Making Room: Recovering Hospitality as a Christian Tradition by Christine D. Pohls
For a long time the idea of hospitality brought forth images in my mind of my mother scrambling to clean the house, of family and friends filling our living room, and of special food being prepared to serve them. When the Fraser family was being hospitable, it was quite a task and quite a stress. If everything wasn’t in semi-perfect condition, who knew what the guests would think of us.
But the word “hospitality” hasn’t always been attached to these cliche images. In this book, Christine D. Pohls traces the rich history of hospitality in the Judeo-Christian traditions and helps to rediscover the true meaning of hospitality as it was established in the early church: a practice of responding to the “physical needs of strangers for food, shelter, and protection, but also a recognition of their worth and common humanity.” Hospitality did not exclude family and friends but welcomed them in as part of the community being offered to the poor and the needy to whom the hospitality was being extended. Hospitality in it’s truest form is offering life-giving connections to those who do not have them– those who, for whatever reason, have been cut-off from a tight community and the relational connections necessary for survival. People in need of our hospitality include the sick, the elderly, the mentally-ill, the refugees and displaced people of the world, the addicted, the awkward, and the poor– anyone who lacks the physical means necessary to sustain themselves and their families and who lacks the relational connections necessary to be a functional part of their community.
Hospitality is so much more than having the preacher and his wife over for Sunday lunch.
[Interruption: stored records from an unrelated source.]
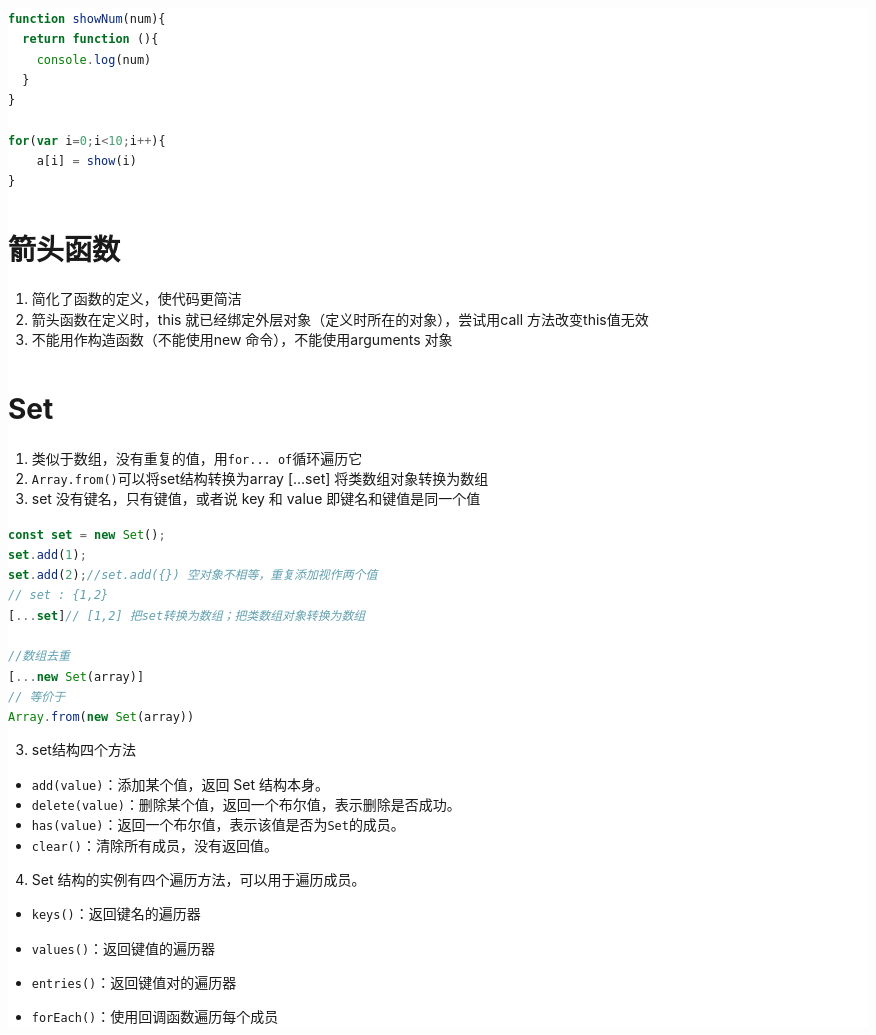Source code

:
 ```js
function showNum(num){
  return function (){
	console.log(num)	
  }
}

for(var i=0;i<10;i++){
	a[i] = show(i)
}

```

# 箭头函数

1. 简化了函数的定义，使代码更简洁
2. 箭头函数在定义时，this 就已经绑定外层对象（定义时所在的对象），尝试用call 方法改变this值无效
3. 不能用作构造函数（不能使用new 命令），不能使用arguments 对象

# Set 

1. 类似于数组，没有重复的值，用`for... of`循环遍历它
2. `Array.from()`可以将set结构转换为array  [...set]  将类数组对象转换为数组
3. set 没有键名，只有键值，或者说 key 和 value 即键名和键值是同一个值

```js
const set = new Set();
set.add(1);
set.add(2);//set.add({}) 空对象不相等，重复添加视作两个值
// set : {1,2}
[...set]// [1,2] 把set转换为数组；把类数组对象转换为数组

//数组去重
[...new Set(array)]
// 等价于
Array.from(new Set(array))
```

3. set结构四个方法

- `add(value)`：添加某个值，返回 Set 结构本身。
- `delete(value)`：删除某个值，返回一个布尔值，表示删除是否成功。
- `has(value)`：返回一个布尔值，表示该值是否为`Set`的成员。
- `clear()`：清除所有成员，没有返回值。

4. Set 结构的实例有四个遍历方法，可以用于遍历成员。
- `keys()`：返回键名的遍历器

- `values()`：返回键值的遍历器

- `entries()`：返回键值对的遍历器

- `forEach()`：使用回调函数遍历每个成员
Hospitality is inviting the single mother in to live with us, the immigrant to be part of our family, and the homeless man in for shelter and a meal. It’s a cure to the symptoms of social paralysis which occurs when people have no social support-network, and no one to rely on for help, friendship, or guidance.
But there is no denying that this kind of hospitality is extremely difficult and intimidating. Our lives and our societies are set-up in such a way that hospitality is almost impossible for the average person. For most of us, we are too busy to think about welcoming in a new person who will bring with them new issues, new needs, and new commitments on our behalf. We’ve decided that success is akin to busyness and have embraced a frantic life-style with tired but welcoming arms. Our lives are too self-consuming to imagine welcoming in another.
And on top of busyness, the privatization of our homes has destroyed our best space for hospitality. As families get smaller and less connected to their extended members, households become smaller and more private. When mom and dad are at work and the kids are at school there is no one in the home to be with those to whom we’d extend hospitality. We fear the possibility of a stranger harming our children and our family because there are so few eyes in our households to be watchful. Our walls are thick. Our friends aren’t likely to just pop-in. And so our houses become secluded and dangerous places for hospitality to occur.
And if the busyness and privatization of our lives wasn’t enough, the need is almost too great to think about. There are so many without that the little bit we could offer seems like an insignificant drop in an ever-enlargening bucket of need. If we take in one, doesn’t that mean that we’ll have to take in two, then three, then before we know it our lives will be over-run with the needy! To open ourselves to the practice of hospitality brings with it the fear of becoming vulnearable to a great avalanche of poverty.
But these factors must not keep us from the practice. As Pohl continually reasserts, the great generosity of God’s welcome to all people must frame our thinking about our own limits and boundaries. To the extent that the Lord has welcomed us, we also ought to welcome others. We ourselves are not God, but we do serve as his hands and feet in this world.
In the latter sections of the book, Pohl retraces the historical tradition of hospitality and outlines ways that we, as modern Christian practitioners, can live hospitable lives in the midst of our busyness, seclusion, and context of great need. Pohl discusses characteristics of welcoming space, giving some advice on how to make our personal homes more conducive to welcoming strangers, pilgrims, refugees, and the like. She also re-envisions what hospitality looks like in a technological world, addresssing the beneficial use of the telephone, the internet, and skype to help meet the necessary relational connections of people around the world. And she reminds the reader of the necessary place of celebration for any community of hosptality. Celebration “makes present the goals of the community in symbolic form”– for a short and inspiring time the ideals of joy, plenty, harmony, and relationship are lived out in a tangible way. Celebration reminds the community of the ultimate goal of their hardwork and self-sacrifice: that all people will be well fed, sheltered, and intimately connected to one another in nurturing, reciprocal relationships.
I leave you with one of the greatest peices of advice/encouragement I took from the book:
Because hospitality is a way of life it must be cultivated over a life-time. Hopsitality is one of those things that has to be constantly practiced or it won’t be there for the rare occasion. We do not become good at hospitality in an instant; we learn it in small increments of daily faithfulness.
I want to be more faithful to God by extending His generous welcome to those in need. May we, as a faithful Christian community re-initiate lifestyles of Christ-like hospitality.